Top of Extracted information

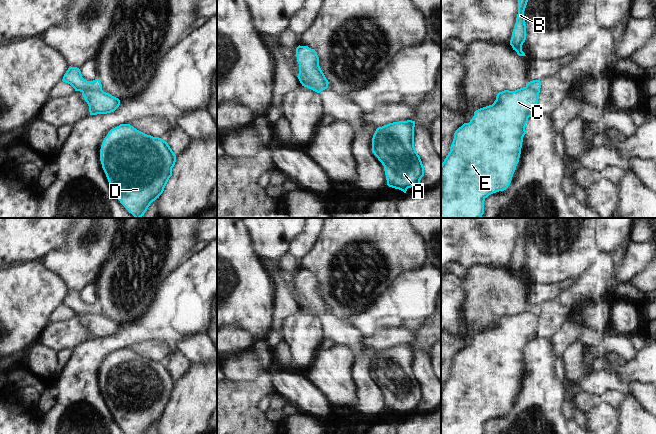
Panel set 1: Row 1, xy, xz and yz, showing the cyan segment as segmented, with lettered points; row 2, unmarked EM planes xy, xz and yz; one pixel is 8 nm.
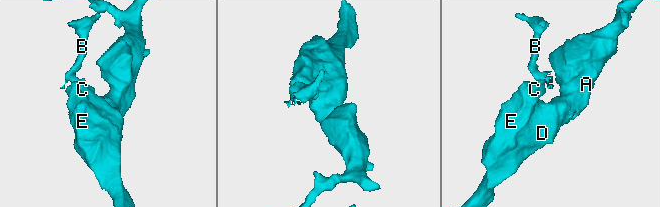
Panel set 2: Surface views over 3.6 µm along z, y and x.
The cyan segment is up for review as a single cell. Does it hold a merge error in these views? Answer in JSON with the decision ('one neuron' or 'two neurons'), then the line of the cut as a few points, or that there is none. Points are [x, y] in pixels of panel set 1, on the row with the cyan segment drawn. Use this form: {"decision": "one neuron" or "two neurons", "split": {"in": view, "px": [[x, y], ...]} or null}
{"decision": "two neurons", "split": {"in": "xy", "px": [[101, 89], [84, 90], [82, 92]]}}

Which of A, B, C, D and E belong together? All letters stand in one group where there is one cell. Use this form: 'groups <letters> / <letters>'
groups A C D E / B

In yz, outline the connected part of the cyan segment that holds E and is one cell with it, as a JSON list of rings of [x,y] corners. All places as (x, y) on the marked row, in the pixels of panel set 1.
[[[527,87],[504,90],[492,105],[476,110],[470,122],[455,131],[450,152],[441,164],[441,218],[481,218],[485,199],[508,188],[519,162],[528,118],[536,114],[538,99],[539,94]]]

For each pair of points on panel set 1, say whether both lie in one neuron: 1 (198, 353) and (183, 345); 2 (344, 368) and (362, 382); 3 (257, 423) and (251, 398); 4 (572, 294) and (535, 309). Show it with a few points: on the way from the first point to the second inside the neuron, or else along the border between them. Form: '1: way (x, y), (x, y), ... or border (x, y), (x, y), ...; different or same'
1: way (194, 349), (191, 346), (187, 346); same
2: border (356, 353), (353, 378), (358, 396), (355, 399); different
3: way (251, 417), (251, 404); same
4: way (563, 303), (557, 309), (544, 309); same

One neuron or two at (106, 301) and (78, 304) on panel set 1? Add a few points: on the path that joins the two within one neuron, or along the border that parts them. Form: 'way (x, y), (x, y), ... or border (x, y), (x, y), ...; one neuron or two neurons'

Bottom of Extracted information

The task: Start at the line containing "For each pair". Repeat it and each line after it, word for word, to the end of the records.

Your solution:
For each pair of points on panel set 1, say whether both lie in one neuron: 1 (198, 353) and (183, 345); 2 (344, 368) and (362, 382); 3 (257, 423) and (251, 398); 4 (572, 294) and (535, 309). Show it with a few points: on the way from the first point to the second inside the neuron, or else along the border between them. Form: '1: way (x, y), (x, y), ... or border (x, y), (x, y), ...; different or same'
1: way (194, 349), (191, 346), (187, 346); same
2: border (356, 353), (353, 378), (358, 396), (355, 399); different
3: way (251, 417), (251, 404); same
4: way (563, 303), (557, 309), (544, 309); same

One neuron or two at (106, 301) and (78, 304) on panel set 1? Add a few points: on the path that joins the two within one neuron, or along the border that parts them. Form: 'way (x, y), (x, y), ... or border (x, y), (x, y), ...; one neuron or two neurons'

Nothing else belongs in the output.